EXERCISE TASK 1:
From the records, extract the part that runs from their very first line through the line containing "Identify the document", both ends included, and leave the pictures out of your answer.

Status: final response (author comments only)

RC1:
'Comment on wes-2024-174', Anonymous Referee #1, 18 Feb 2025
Summary for editor:
The main message of this study, emphasized both in the conclusion and the abstract, is that there is a higher risk of erosion-damage on planned Dutch off-shore wind farms in the North Eastern waters than in the South, because both rain amount and wind speeds are higher in the North East. As a scientific contribution, I find this message to be somewhat trivial, and one that could have been reached with much less effort than is presented in the paper. In general, the work reads rather like a project report, explaining what the authors have done rather than a scientific study that others can learn from. In addition, several of their statements are simply not correct. Despite some impressive material, I therefore suggest that the paper is reconsidered after major revisions or rejected, such that the authors have sufficient time to rethink their study.
Specific comments:
In the introduction, the authors mention that “The literature review reveals a significant gap in knowledge regarding the large-scale mapping of rain erosion risks for wind turbine blades, particularly in the Dutch North Sea.” A large part of the Dutch North Sea is however covered in the erosion atlas based on the NORA3 simulations from Hannisdottir et al 2024b, which is cited in the previous paragraph. The authors also critique the Hannisdottir study based on the course resolution of reanalysis data, but in the end they do not utilize the high-resolution data that they themselves generate. There seems to be no need for this study, because the NORA3 reanalysis covers the Dutch North Sea, and such data could easily have underpinned the claimed main conclusion of the study. Further, the authors should very clearly state the literature regarding all rain erosion atlases to help the reader understand their contribution.

Although not explicitly mentioned as an objective, I believe that the authors wish to formulate an alternative way of constructing a rain erosion atlas than what has been done before. By not acknowledging this objective, and by not comparing their detailed methods with already published methods, a reader cannot understand what the new methodology brings to the field. The authors should focus on the complementary aspects of a new methodology and what the difference between their results and already published data can teach the community regarding direction forwards for the development of erosion risk atlases. (They could also focus it on the pros and cons of the LES based approach in comparison with re-analysis or meso-scale simulations, which is currently not covered at sufficient depth in the study.)

EXERCISE TASK 2:
Rewrite the part of the referee comment above that opens with the words "Although not explicitly" and closes with "in the study.)", swapping "objective" for "aim".

RECORDS SHOWN:
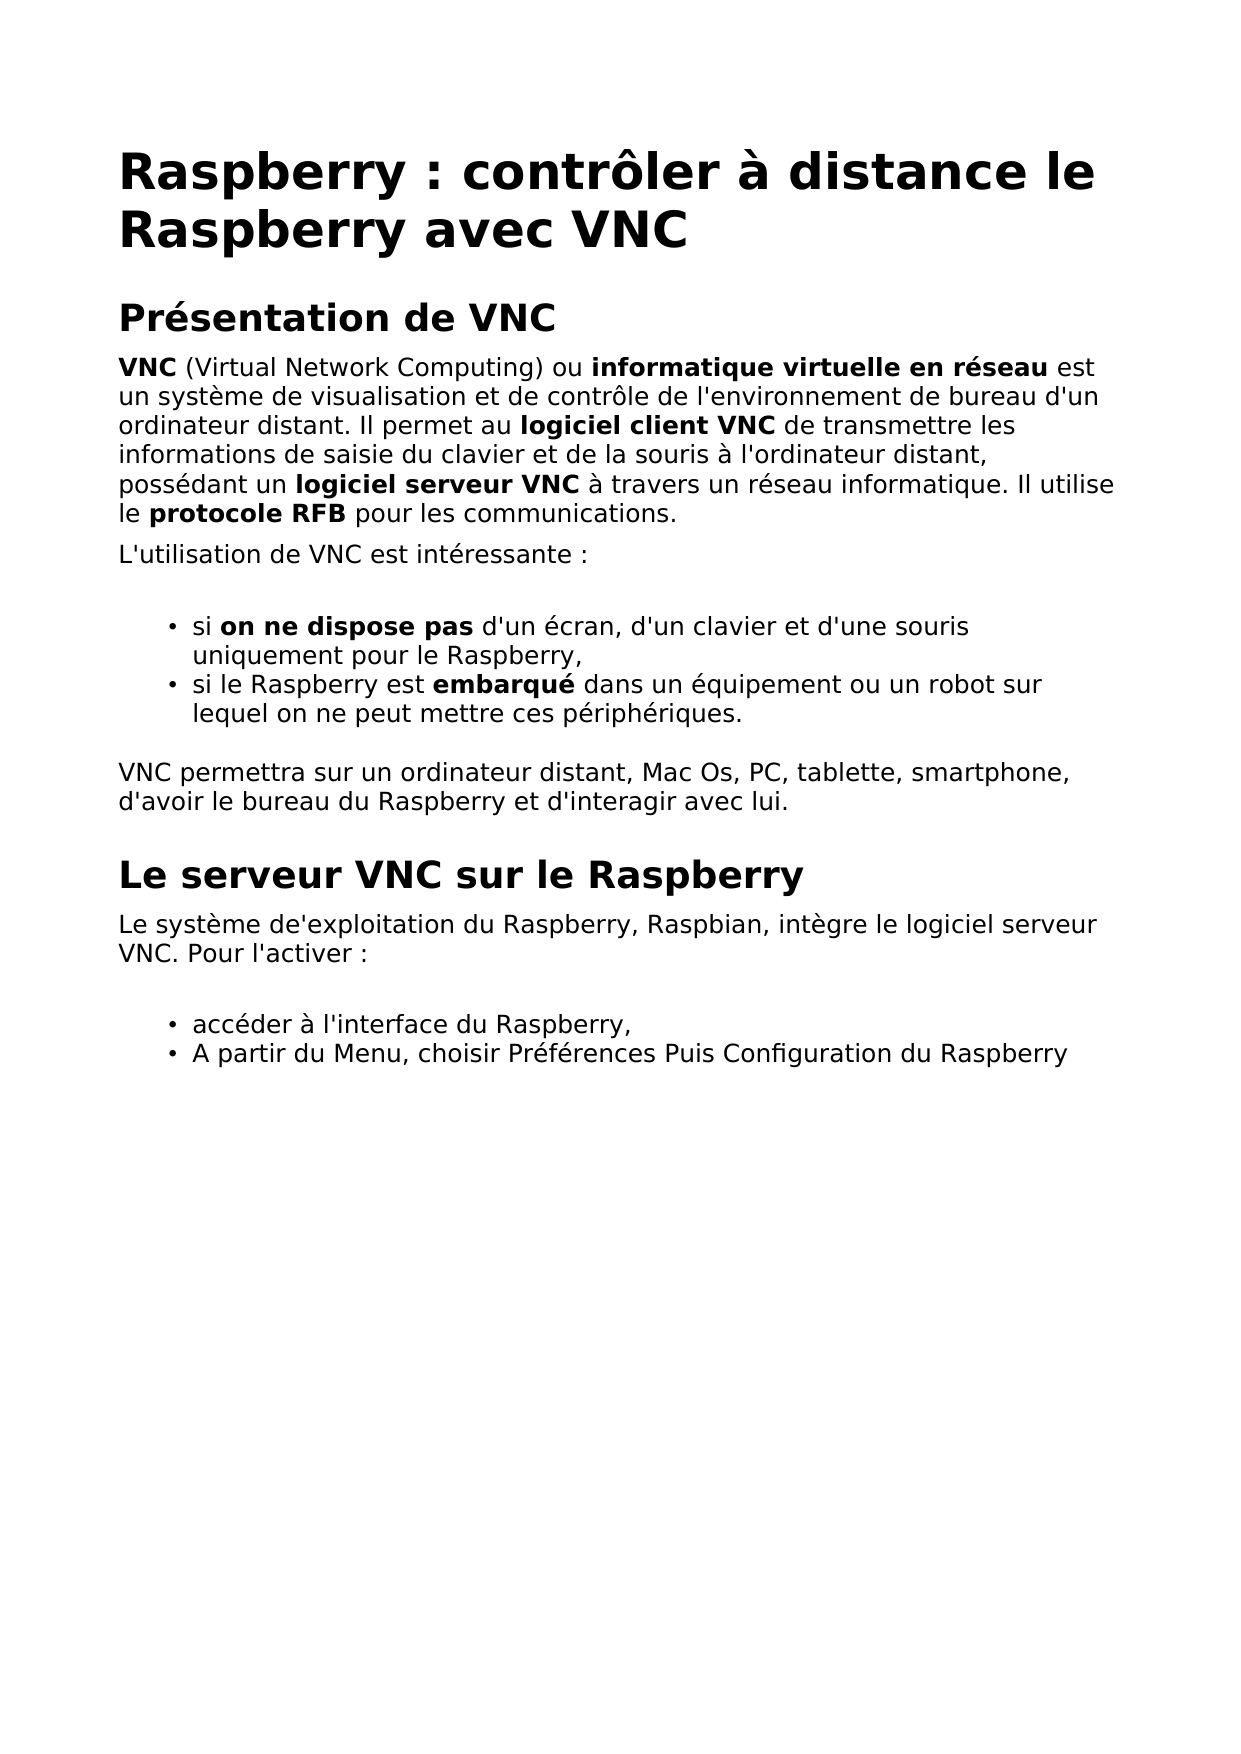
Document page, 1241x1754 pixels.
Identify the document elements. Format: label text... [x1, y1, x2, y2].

subtitle Présentation de VNC [118, 297, 1122, 341]
subtitle Raspberry : contrôler à distance le Raspberry avec VNC [118, 143, 1122, 259]
list accéder à l'interface du Raspberry, [177, 1010, 1122, 1039]
text L'utilisation de VNC est intéressante : [118, 541, 1122, 570]
text VNC (Virtual Network Computing) ou informatique virtuelle en réseau est un système de visualisation et de contrôle de l'environnement de bureau d'un ordinateur distant. Il permet au logiciel client VNC de transmettre les informations de saisie du clavier et de la souris à l'ordinateur distant, possédant un logiciel serveur VNC à travers un réseau informatique. Il utilise le protocole RFB pour les communications. [118, 353, 1122, 528]
list si le Raspberry est embarqué dans un équipement ou un robot sur lequel on ne peut mettre ces périphériques. [177, 670, 1122, 728]
text Le système de'exploitation du Raspberry, Raspbian, intègre le logiciel serveur VNC. Pour l'activer : [118, 910, 1122, 968]
list A partir du Menu, choisir Préférences Puis Configuration du Raspberry [177, 1039, 1122, 1069]
list si on ne dispose pas d'un écran, d'un clavier et d'une souris uniquement pour le Raspberry, [177, 612, 1122, 670]
text VNC permettra sur un ordinateur distant, Mac Os, PC, tablette, smartphone, d'avoir le bureau du Raspberry et d'interagir avec lui. [118, 758, 1122, 816]
subtitle Le serveur VNC sur le Raspberry [118, 854, 1122, 897]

COMPLETE RESPONSE 1:
Document page, 1241x1754 pixels.
Identify the document elements. Format: label text... [x1, y1, x2, y2].

COMPLETE RESPONSE 2:
Although not explicitly mentioned as an aim, I believe that the authors wish to formulate an alternative way of constructing a rain erosion atlas than what has been done before. By not acknowledging this aim, and by not comparing their detailed methods with already published methods, a reader cannot understand what the new methodology brings to the field. The authors should focus on the complementary aspects of a new methodology and what the difference between their results and already published data can teach the community regarding direction forwards for the development of erosion risk atlases. (They could also focus it on the pros and cons of the LES based approach in comparison with re-analysis or meso-scale simulations, which is currently not covered at sufficient depth in the study.)